Btw, menurunkan pakaian pengantin kepada saudara atau anak sepertinya romantis. Tampak indah kalau kakak dan adik menggunakan pakaian yang sama. Bahkan, kalau adik beda gender, bisa untuk (calon) adik ipar. Dan, tentunya kalau bisa menurunkan ke anak, indaaaah banget.
Tapi, nggak maksa anak juga nantinya, sih. Masih ada opsi salon penyewaan.
Kado dan Amplop
Aku, sih, kalau bisa mau bilang nggak usah bawa kado dan amplop. Nggak usah memberikan yang seperti itu kok.
Kado biasanya dibungkus sesuatu yang berpotensi sampah. Jujur saja, isinya pun belum tentu sesuai. (Nggak maksud menyinggung, ya. Cuma berusaha realistis).
Aku pribadi sudah berhenti memberi kado ke pernikahan teman-teman. Bagaimanapun, hal yang menurutku berguna, belum tentu memang berguna bagi teman-temanku. Masih mending ngamplop karena penggunaannya bisa disesuaikan kebutuhan mereka masing-masing.
Amplop juga berpotensi sampah, sih. Apa lagi, amplop yang disegel. Hampir tidak bisa digunakan lagi. Jadi, yaaa, nggak usah ngasih begituan nggak apa-apa kok.
Pun, aku nggak mau memberatkan tamu, sampai mereka harus berpikir mau memberi apa atau berapa. Soalnya, aku pernah dengar orang-orang yang harus mengirit demi memberikan sesuatu kepada kerabat yang menikah.
Hari bahagia harus meminimalisasi kepusingan orang lain.
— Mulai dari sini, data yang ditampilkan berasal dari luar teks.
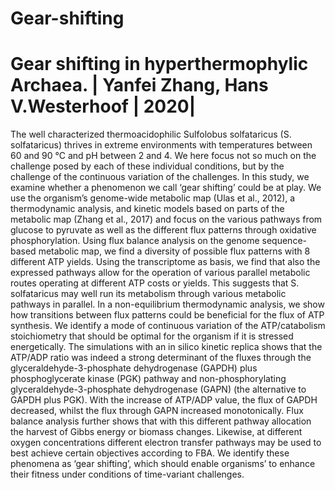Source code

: # Gear-shifting
# Gear shifting in hyperthermophylic Archaea. | Yanfei Zhang, Hans V.Westerhoof | 2020|


The well characterized thermoacidophilic Sulfolobus solfataricus (S. solfataricus) thrives in extreme environments with temperatures between 60 and 90 °C and pH between 2 and 4. We here focus not so much on the challenge posed by each of these individual conditions, but by the challenge of the continuous variation of the challenges. In this study, we examine whether a phenomenon we call ‘gear shifting’ could be at play. We use the organism’s genome-wide metabolic map (Ulas et al., 2012), a thermodynamic analysis, and kinetic models based on parts of the metabolic map (Zhang et al., 2017) and focus on the various pathways from glucose to pyruvate as well as the different flux patterns through oxidative phosphorylation. Using flux balance analysis on the genome sequence-based metabolic map, we find a diversity of possible flux patterns with 8 different ATP yields. Using the transcriptome as basis, we find that also the expressed pathways allow for the operation of various parallel metabolic routes operating at different ATP costs or yields. This suggests that S. solfataricus may well run its metabolism through various metabolic pathways in parallel. In a non-equilibrium thermodynamic analysis, we show how transitions between flux patterns could be beneficial for the flux of ATP synthesis. We identify a mode of continuous variation of the ATP/catabolism stoichiometry that should be optimal for the organism if it is stressed energetically. The simulations with an in silico kinetic replica shows that the ATP/ADP ratio was indeed a strong determinant of the fluxes through the glyceraldehyde-3-phosphate dehydrogenase (GAPDH) plus phosphoglycerate kinase (PGK) pathway and non-phosphorylating glyceraldehyde-3-phosphate dehydrogenase (GAPN) (the alternative to GAPDH plus PGK). With the increase of ATP/ADP value, the flux of GAPDH decreased, whilst the flux through GAPN increased monotonically. Flux balance analysis further shows that with this different pathway allocation the harvest of Gibbs energy or biomass changes. Likewise, at different oxygen concentrations different electron transfer pathways may be used to best achieve certain objectives according to FBA. We identify these phenomena as ‘gear shifting’, which should enable organisms’ to enhance their fitness under conditions of time-variant challenges.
Hehe.
Undangan
Hampir lupa! Undangan juga nggak jarang menjadi sampah. Kalau bisa, nggak perlu cetak-cetak undangan, deh. Cukup undangan digital. Kalau memang harus, mungkin cuma bagi orang-orang tertentu saja, seperti nenek jauh.Buku Tamu
Aku nggak tahu fungsinya buku tamu. Hehe. Tapi, setelah acara, mungkin hanya tergeletak juga, 'kan? Jadi, buku tamu konvensional bisa diganti dengan buku tamu digital. Dibuat dari aplikasi sejenis Spreadsheet di Smartphone.Hmmmmm. Apa lagi, ya? Segitu dulu, deh.
Kok panjang, ya?
Yaaaa, namanya mempersiapkan pernikahan memang nggak sederhana, sih, sepertinya. Bahkan kalau konsep yang diinginkan adalah konsep sederhana. Lagian, visi yang ingin dicapai dalam marriage memang bukan hal sederhana, 'kan? Visi tentu hal besar.
Jadi, sekadar menyiapkan resepsi pernikahan mungkin masih terbilang hal sederhana dibandingkan hal-hal yang akan dihadapi dalam kehidupan pernikahan.Well, enaknya, kalau ada paket all in one untuk wedding. Tinggal minta sesuatu yang berkaitan dengan minim sampah saja. Jadi, nggak perlu mencari satu-satu vendor.
Salah satu penyedia paket all in one adalah Grand Galaxy Convention Hall. Tinggal coba tanya-tanya, deh, mungkin atau nggak untuk menyediakan detail minim sampah.
Adanya wedding organizer juga sangat membantu calon mempelai untuk lebih tenang. Mencari WO pun mungkin nggak bisa hanya dengan hanya kedipan mata. Tapi, untuk mudahnya, mendatangi pameran wedding bisa membantu.
Salah satu pameran yang ada dalam waktu dekat adalah Bekasi Wedding Exhibition. Diadakan di Gedung Pernikahan di Bekasi yang terbesar, yaitu GGHC. Pameran ini rutin diselanggarakan di Grand Galaxy Convention Hall. Tahun ini, Bekasi Wedding Exhibition akan dilangsungkan pada 13-15 September.
Kesempatan banget untuk mencari info-info supaya acara pernikahan sesuai keinginan. Nggak ribet juga walau keinginan dengan konsep berbeda seperti konsep ramah lingkungan.
Pernikahan adalah sesuatu yang seharusnya membahagiakan. Sebelum mulai, jangan sampai stress. Dan, tentunya, kebahagian pernikahan pun perlu sebanding dengan kebahagiaan bumi karena ada resepsi pernikahan yang minim sampah.